On 26 February 2019, the Court of Justice of the European Union (“CJEU”) issued its decisions in six cases which deal with the interpretation of the Parent-Subsidiary Directive (“PSD”) and the Interest & Royalties Directive (“IRD”).
In the cases, the Danish companies were all owned by a parent company resident in another EU Member State. Dividends and interest were distributed to the EU parent company. However, the direct ownership of the aforementioned companies belongs to companies resident in third countries.
The underlying question for the CJEU was whether dividend and interest payments should be exempt from withholding tax when the payments were made from a Danish company to a company resident within the EU, if the payments were fully or partially passed on to the ultimate parent company resident in a third country.

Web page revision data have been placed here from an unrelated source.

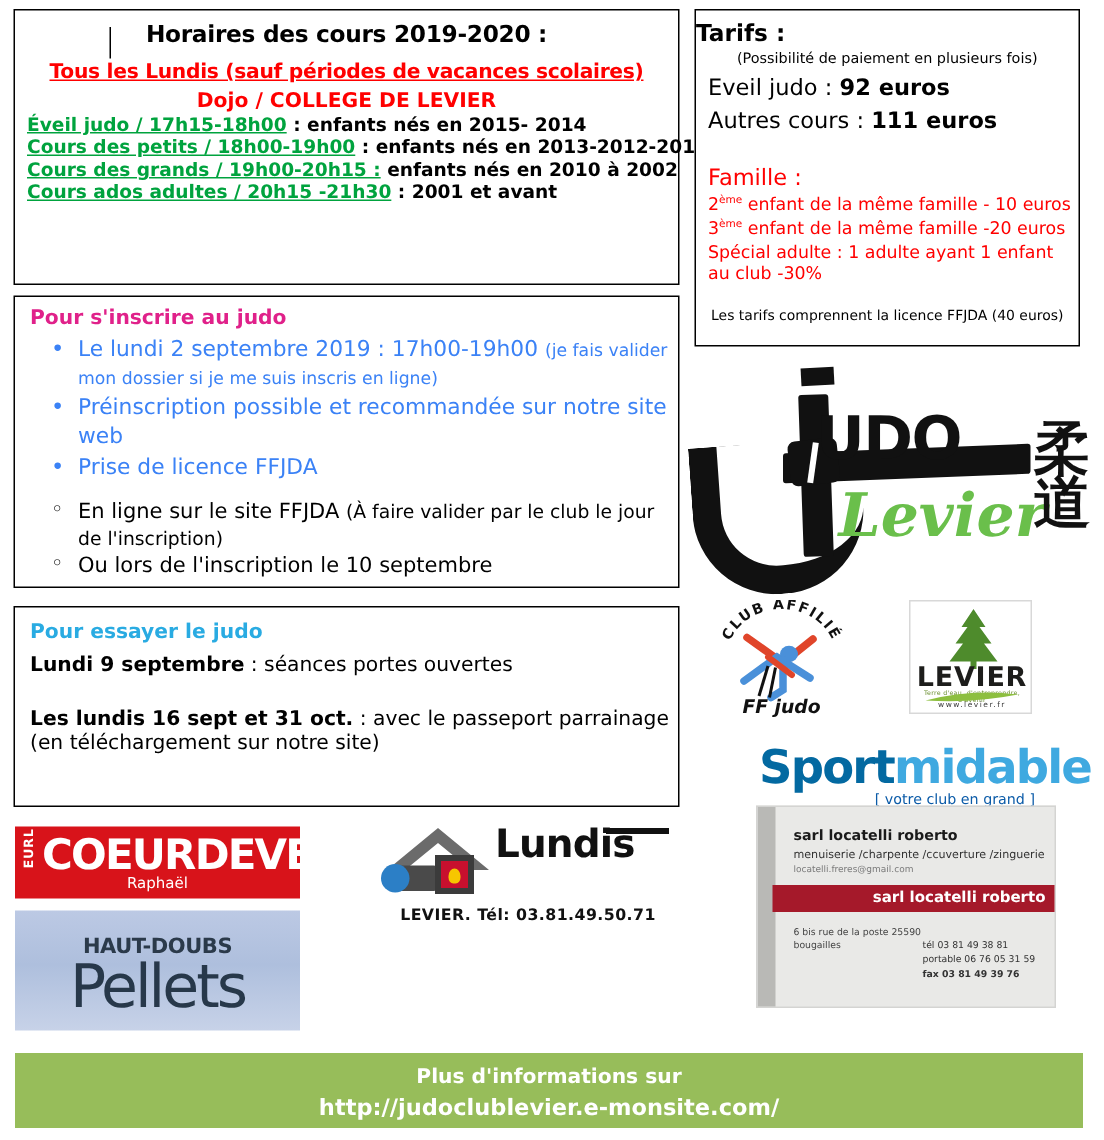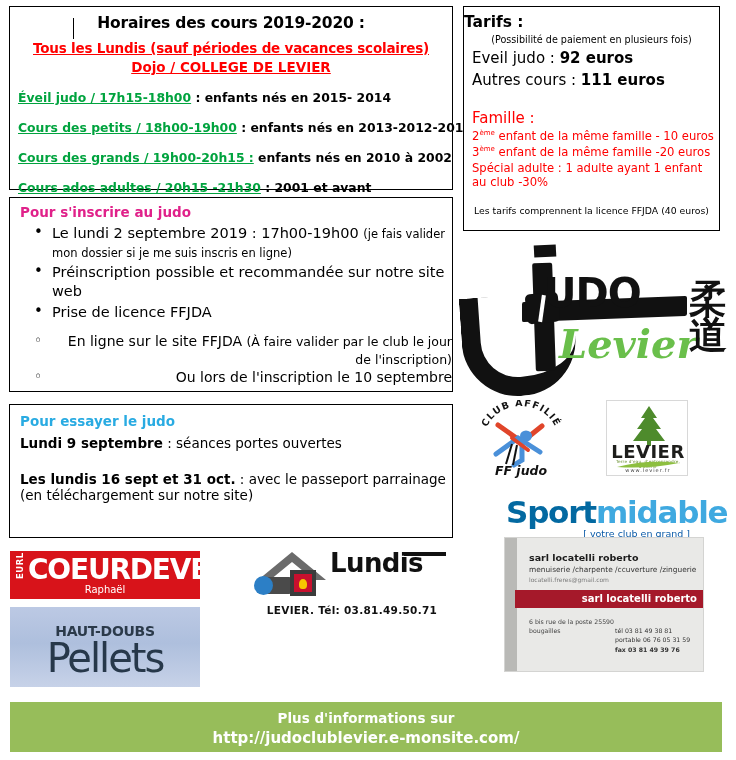--- a/index.html
+++ b/index.html
@@ -50,7 +50,6 @@
     font-weight: bold;
     font-size: 13.5px;
     color: #FF0000;
-    text-decoration: underline;
     margin-top: 3px;
   }
   .sched-row {

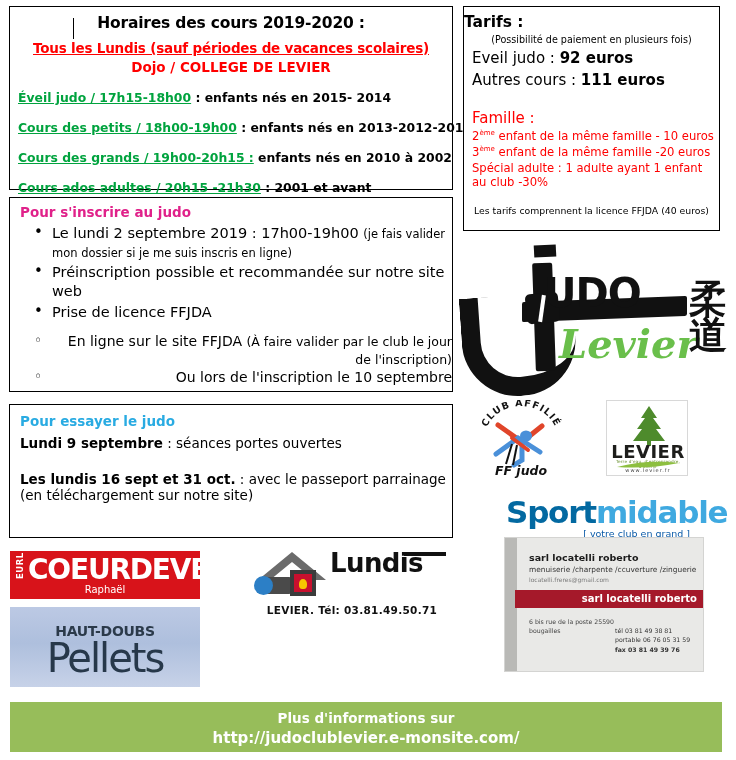--- a/index.html
+++ b/index.html
@@ -56,7 +56,7 @@
     font-size: 12.4px;
     color: #000;
     font-weight: bold;
-    margin: 15px 0 0 8px;
+    margin: 0 0 0 8px;
     white-space: nowrap;
   }
   .sched-row .g {

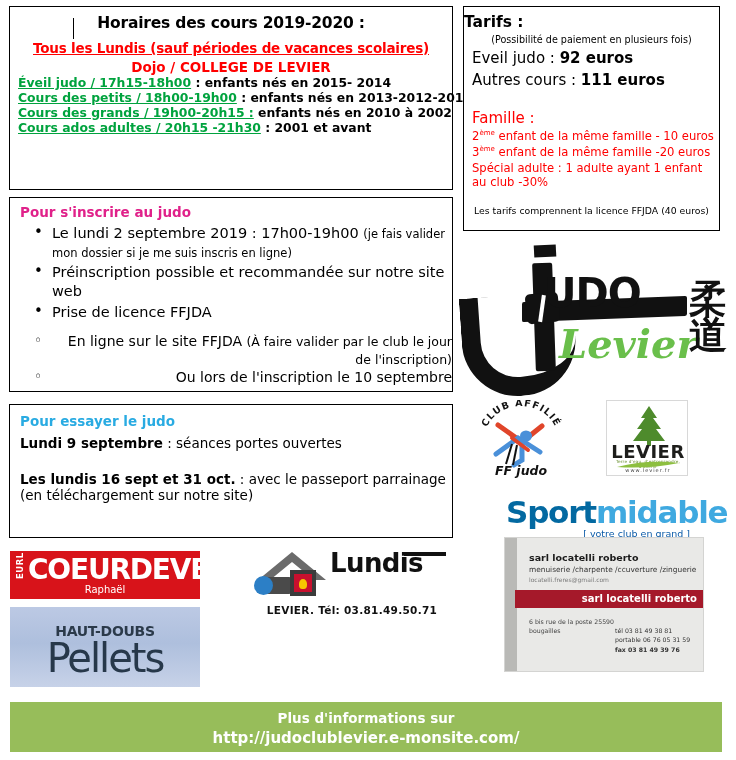--- a/index.html
+++ b/index.html
@@ -130,7 +130,7 @@
     font-size: 14.5px;
     line-height: 1.32;
     margin-bottom: 1px;
-    color: #000000;
+    color: #3b82f6;
   }
   ul.lvl1 > li::before {
     content: "\2022";

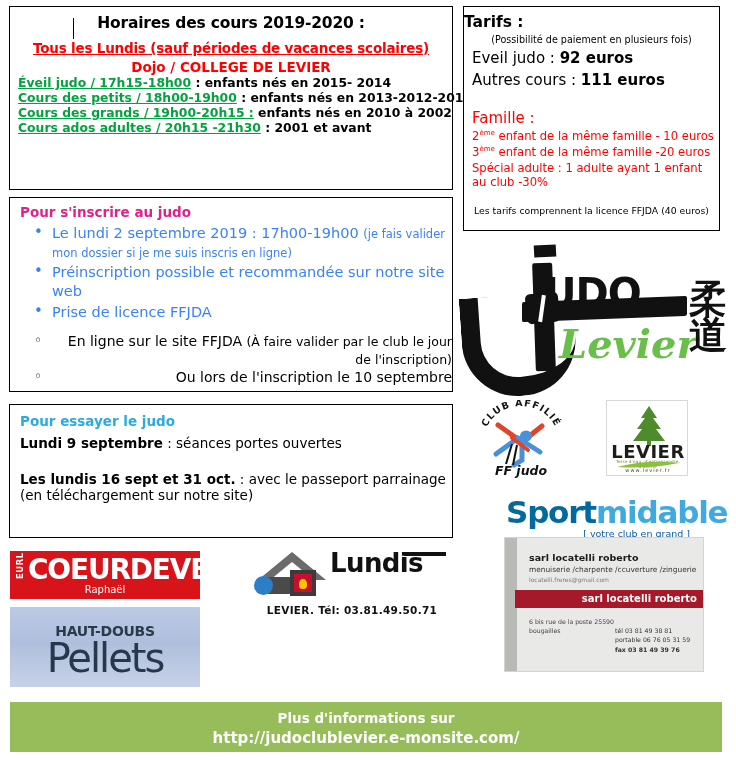--- a/index.html
+++ b/index.html
@@ -143,7 +143,6 @@
     list-style: none;
     margin: 10px 0 0 0;
     padding: 0 0 0 42px;
-    text-align: right;
   }
   ul.lvl2 > li {
     position: relative;

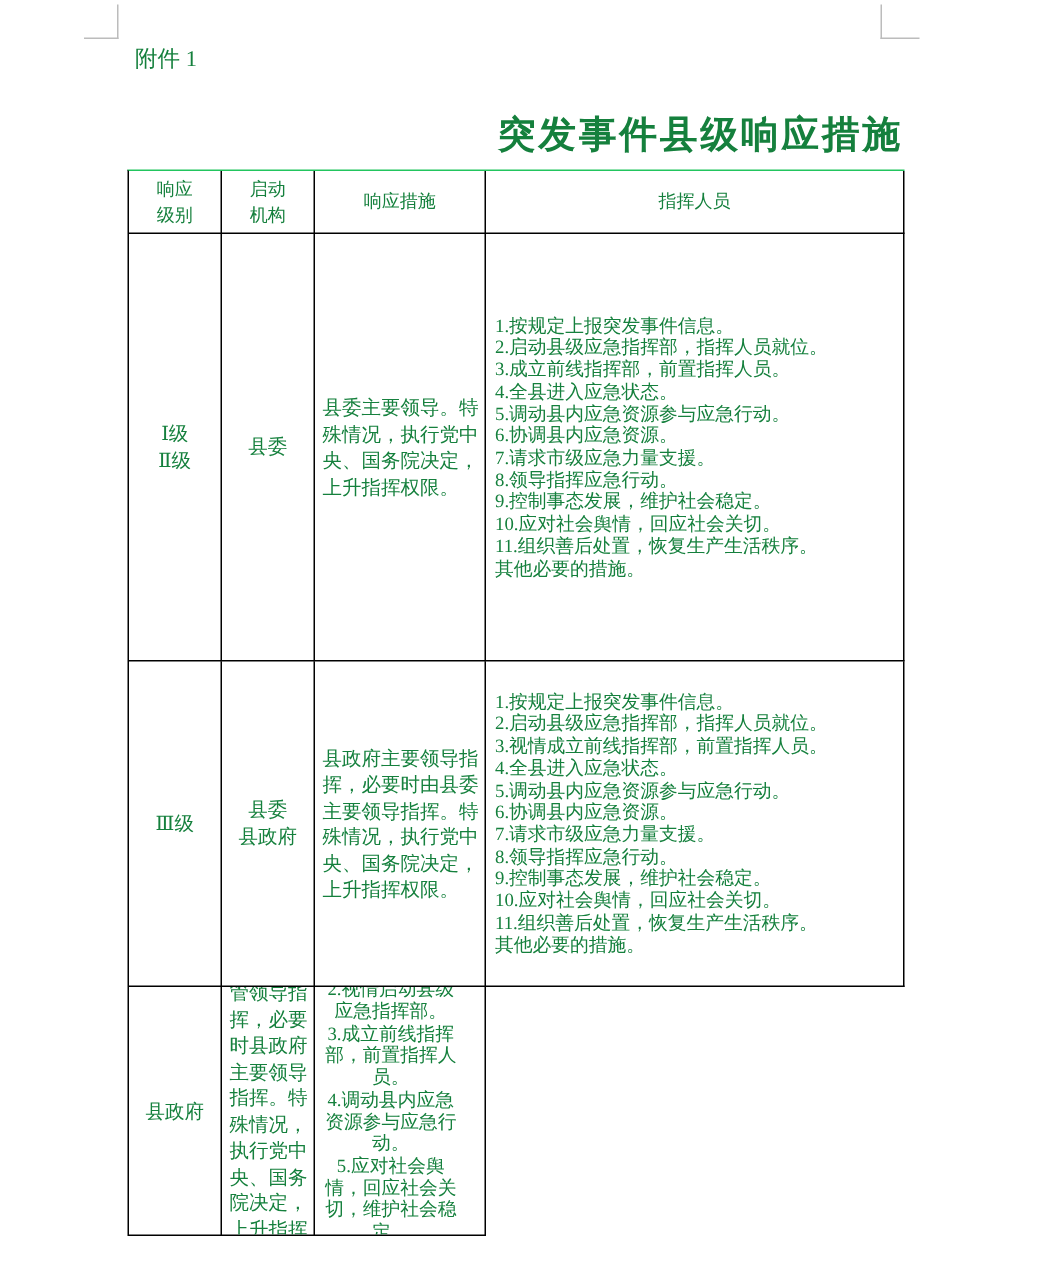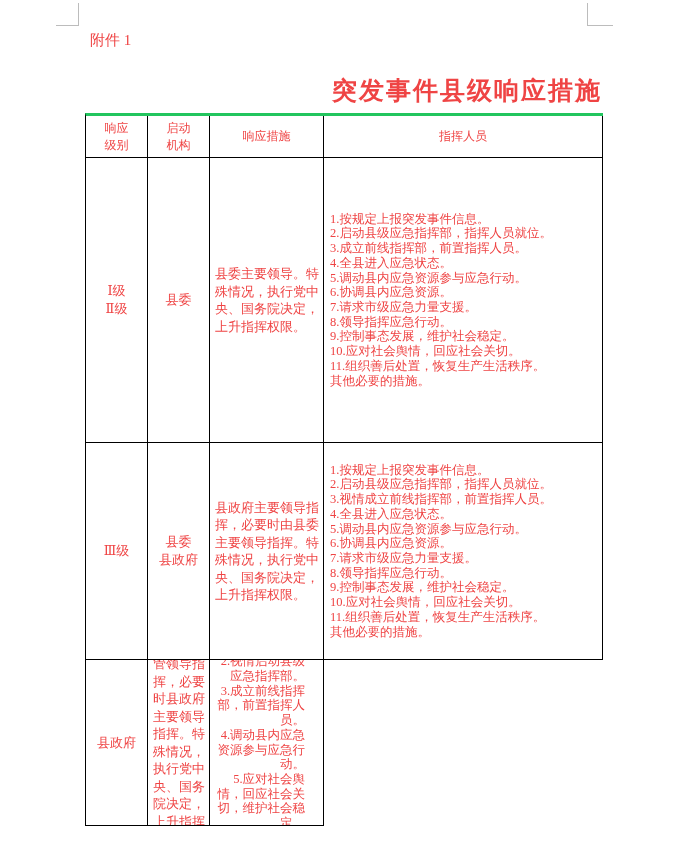--- a/index.html
+++ b/index.html
@@ -9,7 +9,7 @@
     height: 844px;
     background: #ffffff;
     font-family: "Liberation Serif", "DejaVu Serif", serif;
-    color: #ef4444;
+    color: #15803d;
     overflow: hidden;
   }
 

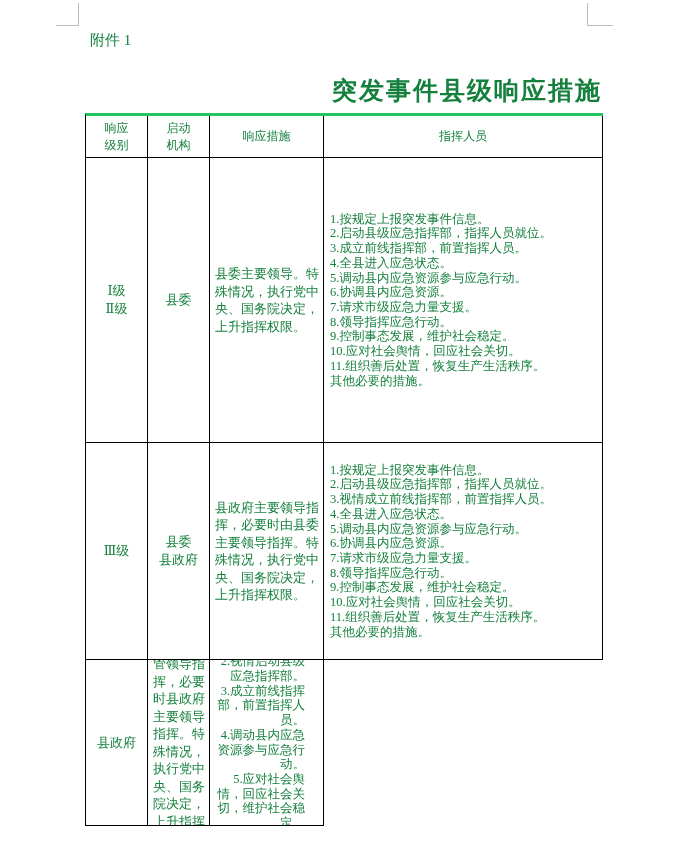--- a/index.html
+++ b/index.html
@@ -46,7 +46,7 @@
     grid-template-columns: 62px 62px 114px 279px;
     grid-template-rows: 42px 285px 217px 166px;
     border-left: 1px solid #000;
-    border-top: 3px solid #22c55e;
+    border-top: 1px solid #22c55e;
     box-sizing: content-box;
   }
   .cell {

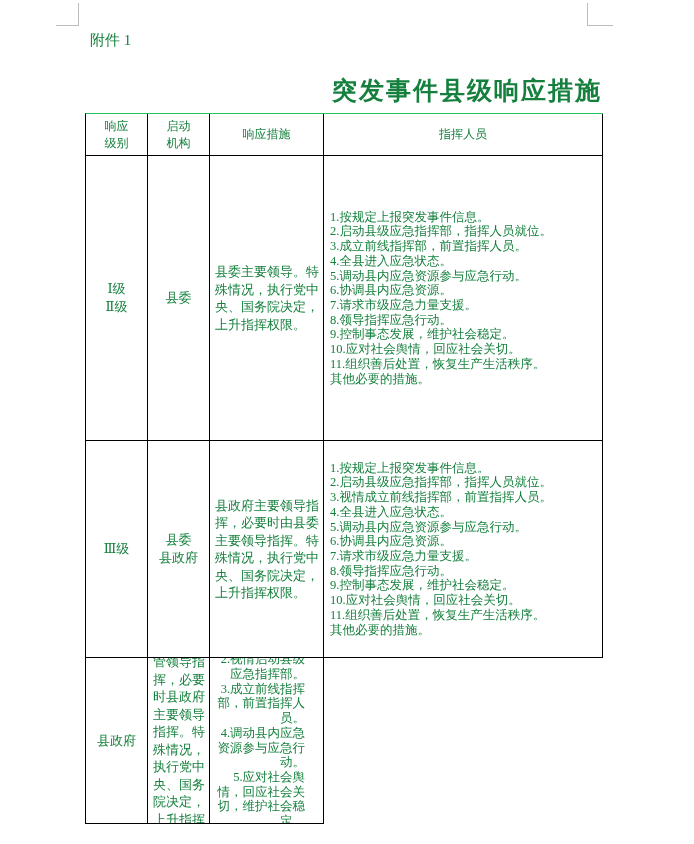--- a/index.html
+++ b/index.html
@@ -76,7 +76,7 @@
     align-items: flex-start;
     padding-left: 6px; padding-right: 18px;
     font-size: 12.5px; line-height: 14.7px;
-    text-align: right;
+    text-align: center;
   }
 </style>
 </head>

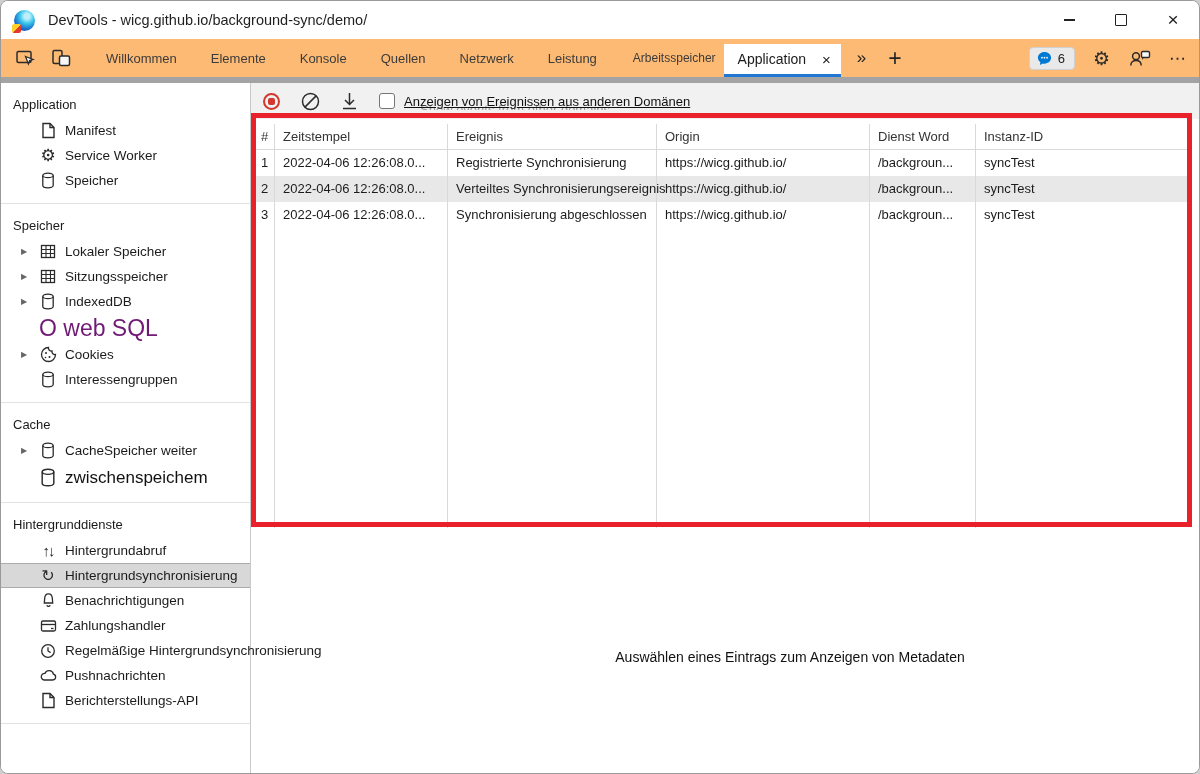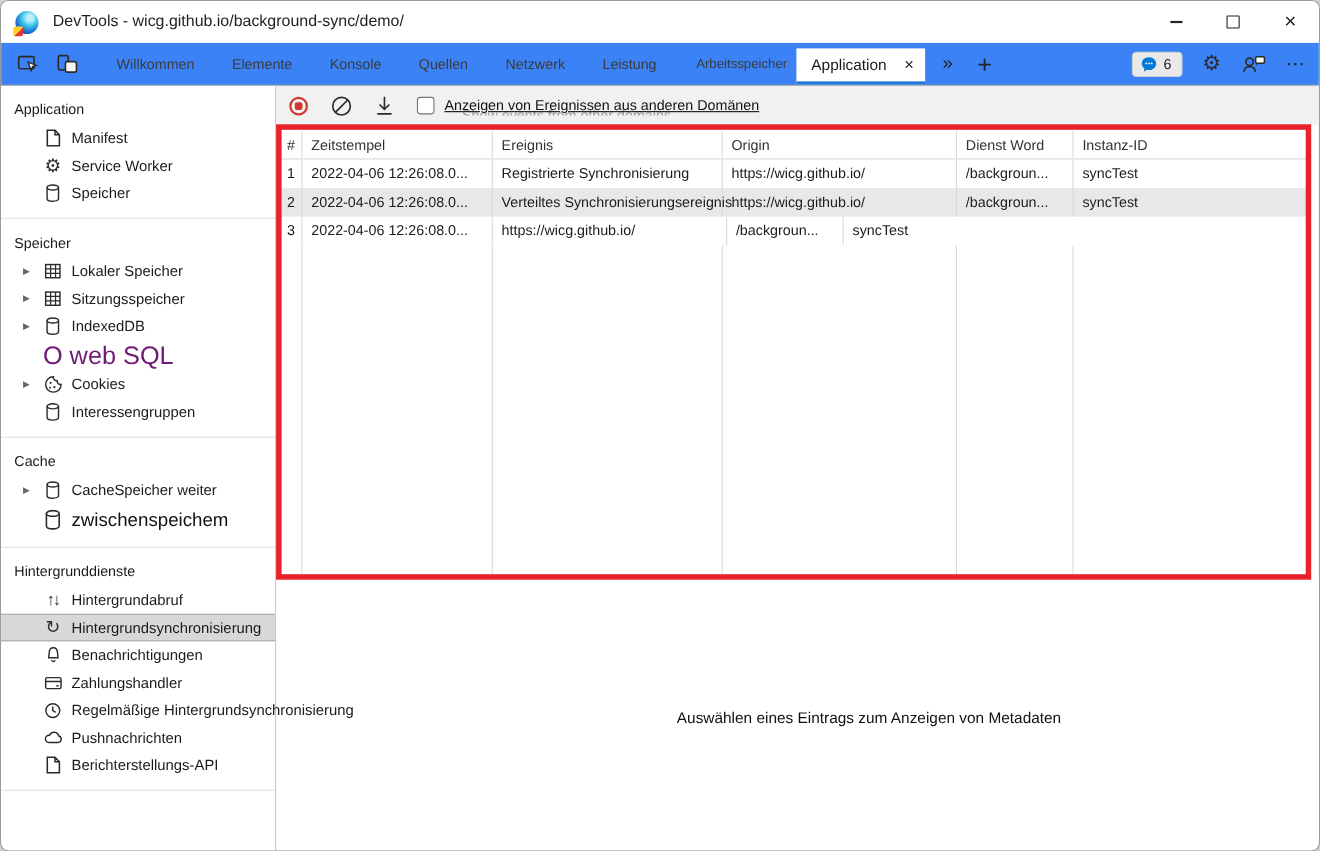--- a/index.html
+++ b/index.html
@@ -18,7 +18,7 @@
   .glyph-max{width:10px;height:10px;border:1.4px solid #222;border-radius:1px;}
   .glyph-close{font-size:19px;color:#222;line-height:1;margin-top:-2px;}
   
-  .tabbar{height:38px;background:#3b82f6;border-bottom:1px solid #a3a3a3;display:flex;align-items:center;position:relative;}
+  .tabbar{height:38px;background:#fdba74;border-bottom:6px solid #a3a3a3;display:flex;align-items:center;position:relative;}
   .tool-icon{margin-left:14px;display:flex;align-items:center;flex:none;}
   .tabs{display:flex;align-items:center;height:100%;}
   .tab{font-size:13px;color:#3b3b3b;margin-left:34px;white-space:nowrap;}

Moreover, the CJEU proceeded one step further and stated that a group of companies may be regarded as being an artificial arrangement in cases when it is not set up for reasons that reflect the economic reality, when its structure is purely one of form and when its principal objective or one of its principal objectives is to obtain a tax advantage running counter to the aim or purpose of applicable tax law.
It is now up to the Danish High Court to provide its final verdict based on the above guidance and interpretation provided by the CJEU. These is no doubt, however, that these judgments will have a significant impact on most international group structures and the flow of funds from EU subsidiaries to parent companies when the ultimate parent is resident in a third country.